Career pathing, in which employees chart out possible vertical and lateral moves at their company, allows individuals to take charge and construct their own ladders rather than waiting for an employer to notice their desires to achieve more. Getting started is fairly straightforward, as long as you’re willing to take some calculated leaps of faith.

1. Adopt a “possibility” mindset.

The employment landscape is rapidly changing, thanks to everything from outsourcing to emerging technologies like artificial intelligence and chatbots. Find out all you can about your industry and investigate departments in your company that are new to you — maybe operations, IT, marketing, sales, or customer service. Then, project a few steps ahead: How can you be an asset to the business? What are the possibilities for you based on gaps you see?

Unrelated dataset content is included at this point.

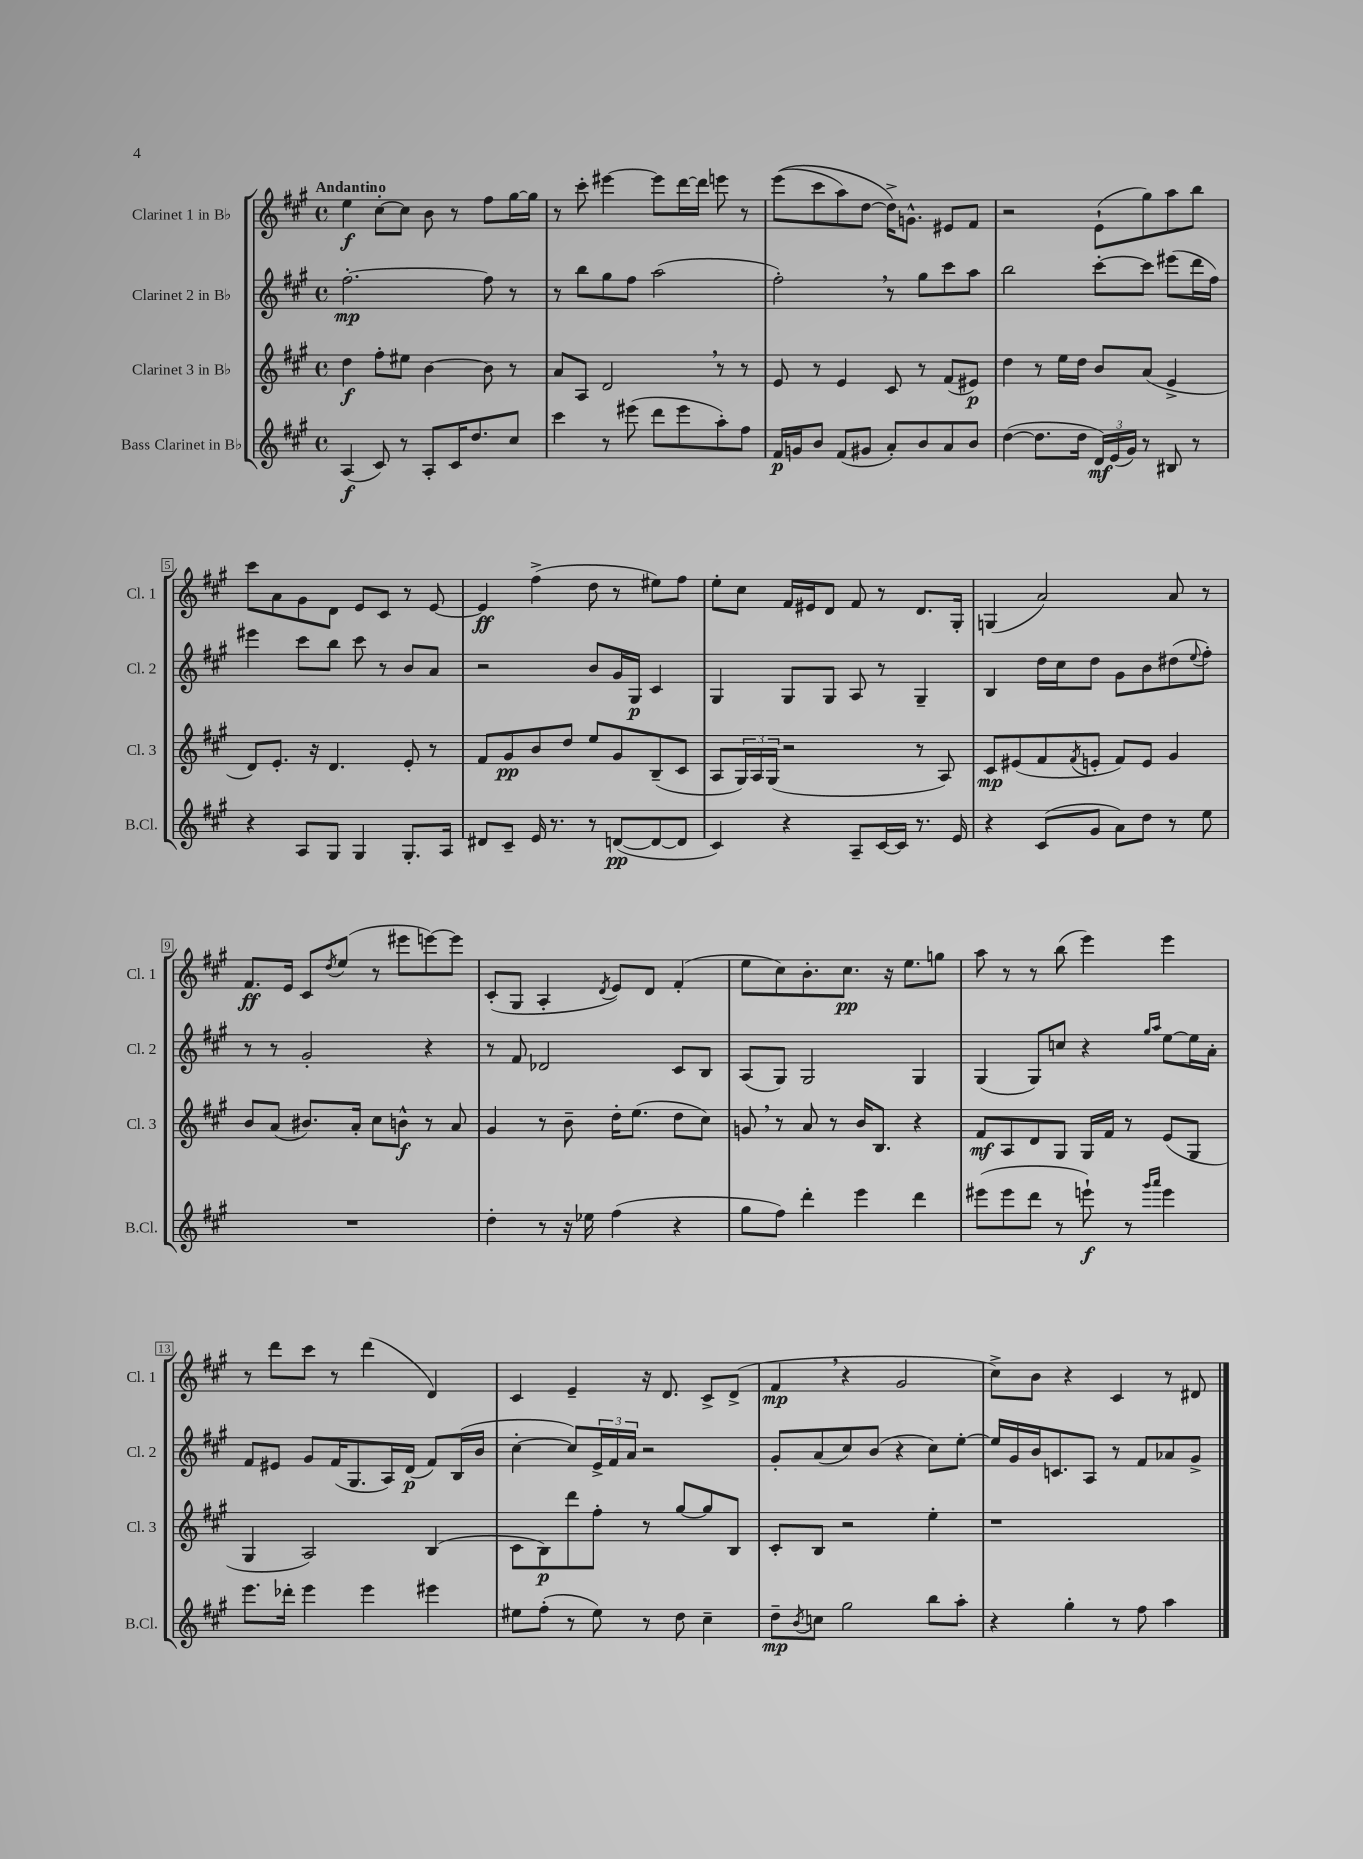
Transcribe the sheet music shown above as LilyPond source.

Take time to think about your findings. Hash out some ideas with friendly contacts in your network. When you’re ready, you can bring them to your supervisor or HR manager to discuss your future. The meeting shouldn’t be about a hostile “This is what I need or I’m leaving” ultimatum. Instead, you should aim for a conversation about opportunities that would let you stay with an employer you like.

2. Target your bliss.

What do you absolutely love about your job? Write down all the tasks you perform that keep you motivated, even when you have to work overtime or you’re having a rocky day. Use this document as a springboard to consider what else you would like to do to turn your position into a true dream job.

You might discover that you can’t fully explore some of your wish list skills — like leading a team, creating killer content, or analyzing legacy data to jumpstart sales revenue — in your current position. Take these thoughts to your boss to figure out how you might try on some new skates. Consider accepting additional projects related to your ideal role. At the same time, be sure to pay attention to your regular responsibilities; your work ethic shouldn’t lapse for a moment.

3. Define the relationship.

You may remember when you and your significant other had the “Where is this relationship going?” talk. You might need to have the same kind of serious discussion with your supervisor. Explain where you see yourself in a year, two years, five years. Talk about your desires to move ahead in your career path, and be forthright about any concerns you have regarding whether your employer offers upward mobility.

Of course, your mindset shouldn’t be “My way or the highway.” Start the conversation with a matter-of-fact description of your expectations. You’re doing your boss a favor by being honest, because he or she now knows that you’d like to stay, but you need some give-and-take.

4. Seek out a career advocate.

We can all use someone in our corner, and that’s where a career advocate comes into play. Career advocates are folks in your business who push for you to advance, even if you aren’t technically ready for a job opening or don’t have all the prerequisites.

Obviously, the more influential your career advocate, the better. Still, don’t overlook same-level colleagues in other departments who have your back. Not only can they put in a solid word for you, but they can tell you when openings are about to happen so you can prepare ahead of time. And if you do end up moving to another company? You can be allies for each other. Your ally might even end up joining you at your new employer.

If you love your organization but aren’t getting raises, more responsibility, or greater influence, you don’t necessarily have to leave the company. Explore your home-base options first. You may have far more choices than you thought.